Cornell Students Left ‘Panicked’ and ‘Exhausted’ by Campus Shutdown

  • Cornell University shut down and moved final exams online Tuesday amid a COVID-19 spike.
  • The change has left attendees feeling frustrated and nervous, two students told Insider.
  • “Many of us are frustrated by poor communication and clear lack of planning from Cornell,” Rebecca Harrison said.

The Cornell University community is “panicked” in the wake of an abrupt campus shutdown amid an alarming spike in COVID-19 cases, students told Insider.

In the middle of final exams week at the Ivy League institution on Tuesday, the administration announced that its Ithaca campus would close and exams would move online effective immediately amid a “rapid spread” of the virus. It is the first time since the pandemic began that the university moved to “alert level red,” which indicates high risk, according to The Cornell Daily Sun.

Two students told Insider that the sudden disruption, though not completely unexpected, has left the community anxious.

“Many students…are simply exhausted,” Rebecca Harrison, a 2014 undergrad alumna and current PhD candidate said over email. “Many of us are frustrated by poor communication and clear lack of planning from Cornell, especially when we came back to campus after Thanksgiving.”

Cases have been steadily rising on campus since the start of December, according to the university’s COVID tracker. But last weekend saw a significant jump of nearly 300 new cases, prompting the school to move to “yellow alert” on Friday.

Still, even after the university noted the increased danger, students said they were told they would be expected to sit for in-person exams this week at 50 percent capacity, even as rumors spread of on-campus quarantine capacity reaching its limit.

Shivali Halabe, a senior computer science major, said on-campus student residents who tested positive for the virus throughout the majority of the semester were being quarantined at the university’s on-campus hotel.
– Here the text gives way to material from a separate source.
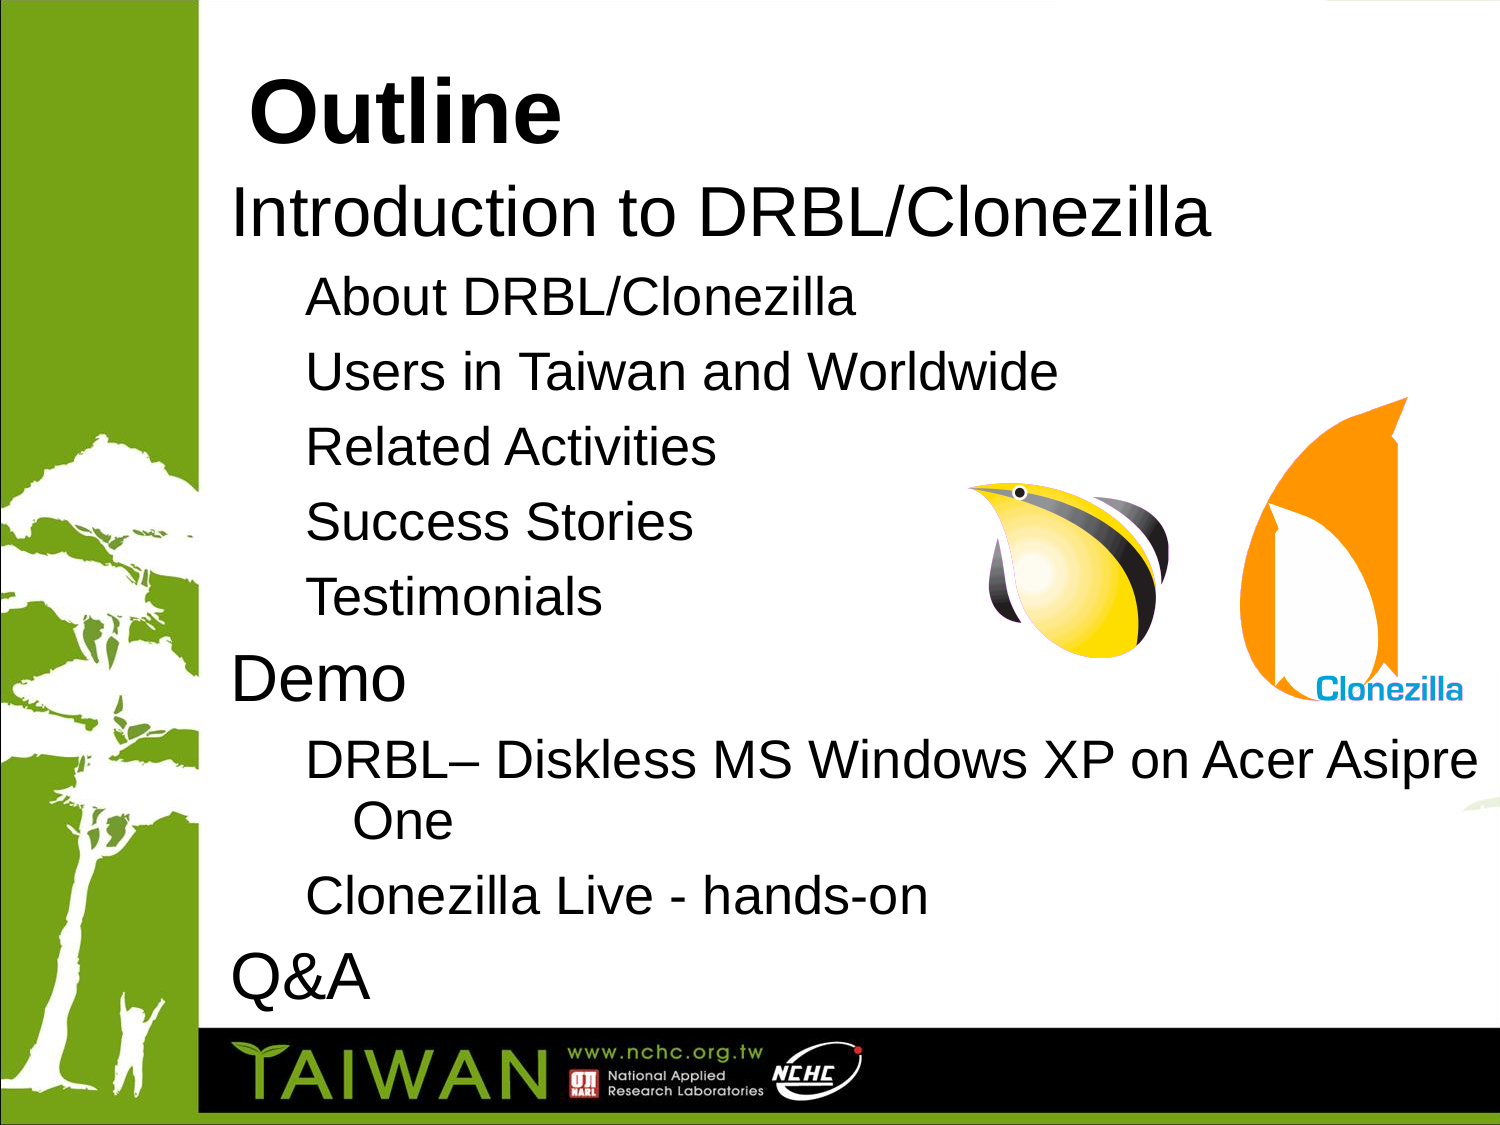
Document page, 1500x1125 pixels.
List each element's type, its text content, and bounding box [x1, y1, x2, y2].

But as cases spiked in recent days, Halabe said students who tested positive – as well as some resident advisors – reported that on-campus students who were sick with the virus were being told to quarantine in their dorm rooms, even if they lived with roommates who had not tested positive for the virus.

One Twitter user described her experience testing positive on campus, saying she received an email that said she should quarantine in her room, despite sharing a washroom with floormates.
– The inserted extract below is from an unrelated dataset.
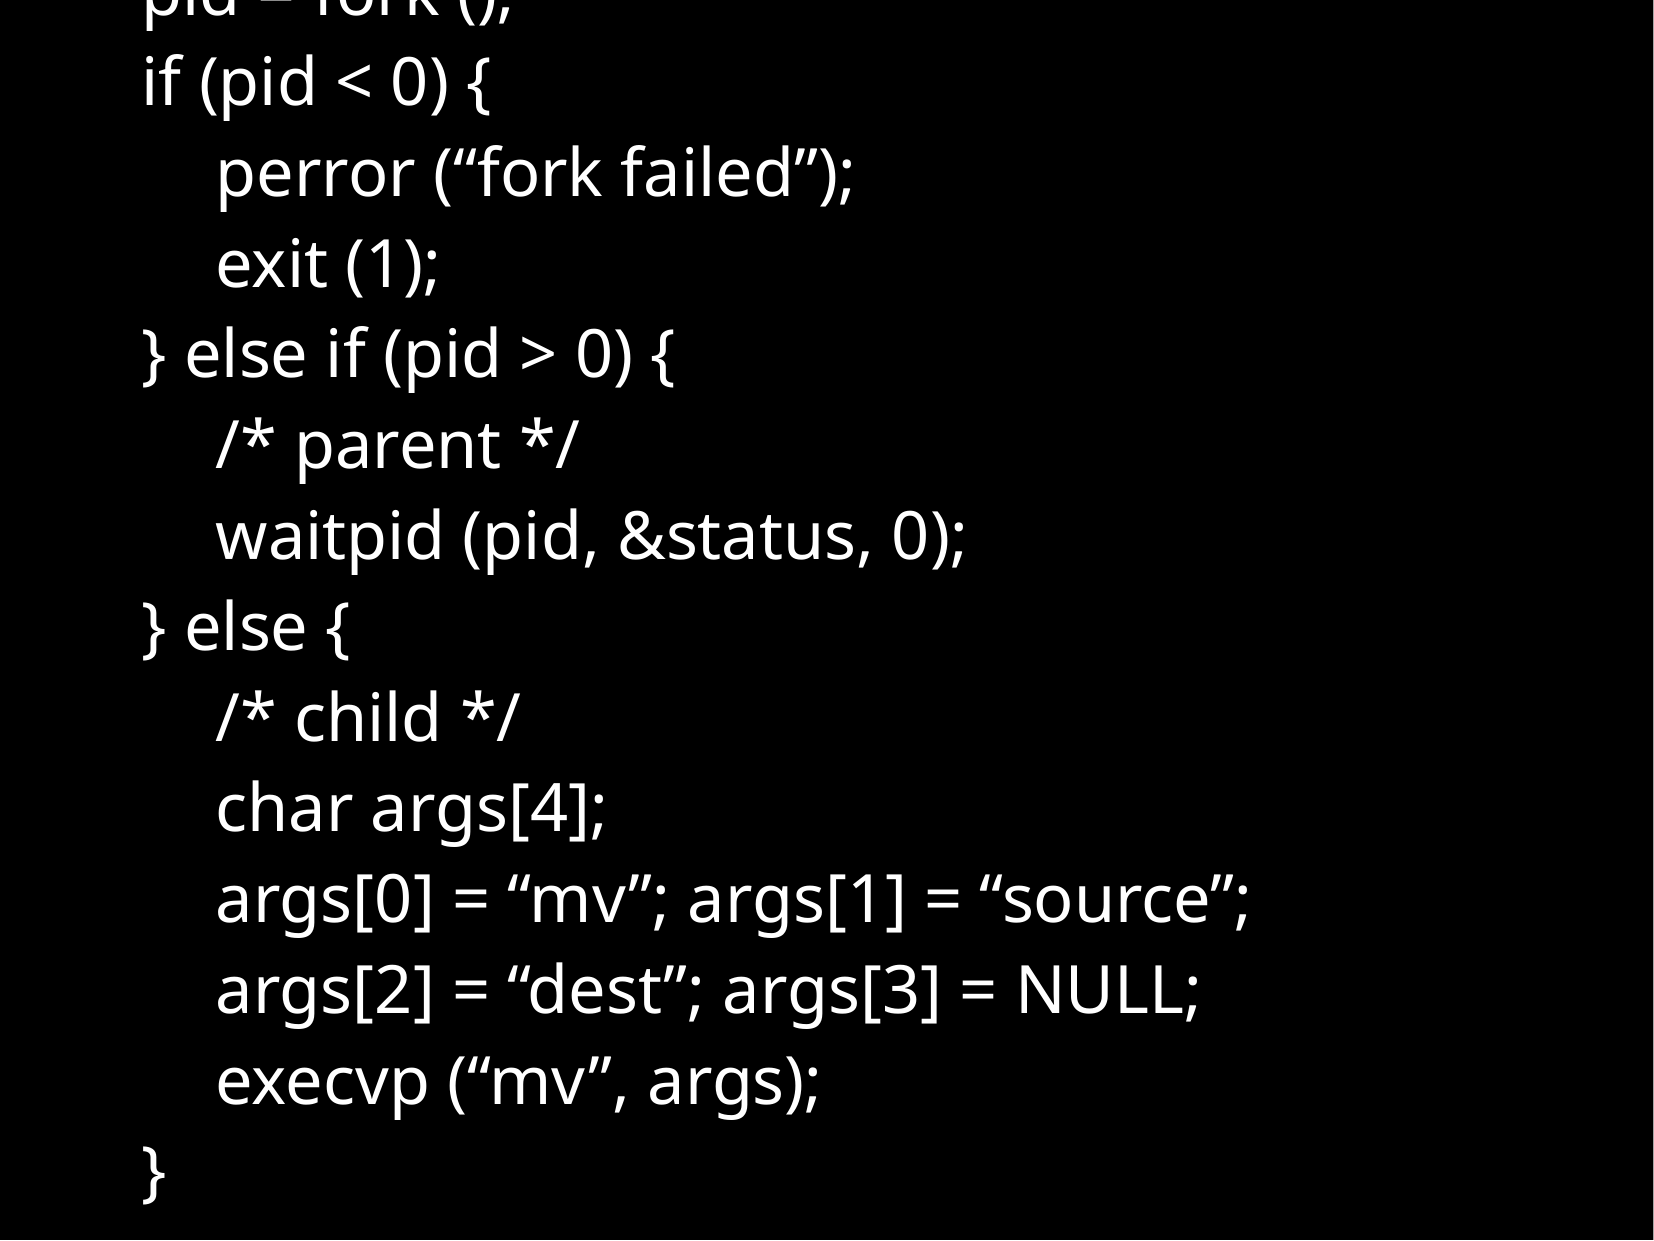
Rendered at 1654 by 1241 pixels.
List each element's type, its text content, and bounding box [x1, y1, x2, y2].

subtitle pid = fork (); if (pid < 0) { perror (“fork failed”); exit (1); } else if (pid > 0) { /* parent */ waitpid (pid, &status, 0); } else { /* child */ char args[4]; args[0] = “mv”; args[1] = “source”; args[2] = “dest”; args[3] = NULL; execvp (“mv”, args); } [82, 55, 1571, 1103]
Harrison, too, said she heard similar rumblings. Throughout different points in the semester, the university’s online COVID-19 dashboard kept track of “quarantine capacity,” she said.

“I don’t recall it ever suggesting that we ever had more than like 150 or 200 spaces,” Harrison told Insider. “I don’t see how they could possibly NOT have an excessive number of students quarantining in dorms with shared spaces.”

The university’s quarantine space, however, was only available to students living on campus, according to students. Those who reside in apartments or houses off-campus were told to isolate in their personal rooms.

A spokesperson for the university did not respond to Insider’s requests for comment.

All semester, Cornell students have been required to get tested every week, Halabe said. The university published those daily numbers online, which is how students started to realize case numbers were on the rise in recent weeks.

Students cited Thanksgiving break travel, an influx of end-of-year activities, and the rise of the Omicron variant as factors in the recent spike.

The 276 cases reported on Tuesday put the campus total at 903 student cases this week, according to the tracker – an all-time record number of infections that prompted university officials to shut down campus facilities and move all exams online.

Some students expressed frustration with the university’s handling of the growing crisis.

“Today’s announcement was the first communication we had from Administration since they doubled-down on in-person exams on Saturday,” Harrison told Insider. “For many of us, I think the bigger surprise wasn’t that we moved to ‘Alert Level Red’ and were encouraged to leave, but rather that there was no meaningful intervention sooner that might have prevented this.”

Halabe said students were already stressed about their finals over the weekend, after the university confirmed they would take place in person, despite rising cases. “Students were told that even if you’ve been in contact with someone who tested positive, you should still be going to your finals,” she said.

But now, the sudden shutdown has left the community even more anxious as professors scramble to transfer already-printed tests online, oftentimes for classes of hundreds.

“On a campus notorious for high academic stress, the chaos this has added to the middle of final exams is having a profound impact on not only students, but also instructors,” Harrison said. “The mental health toll is also alarming.”

And as students start to head home following the announcement, the future remains uncertain.

“We don’t really know what next semester’s going to look like,” Halabe said.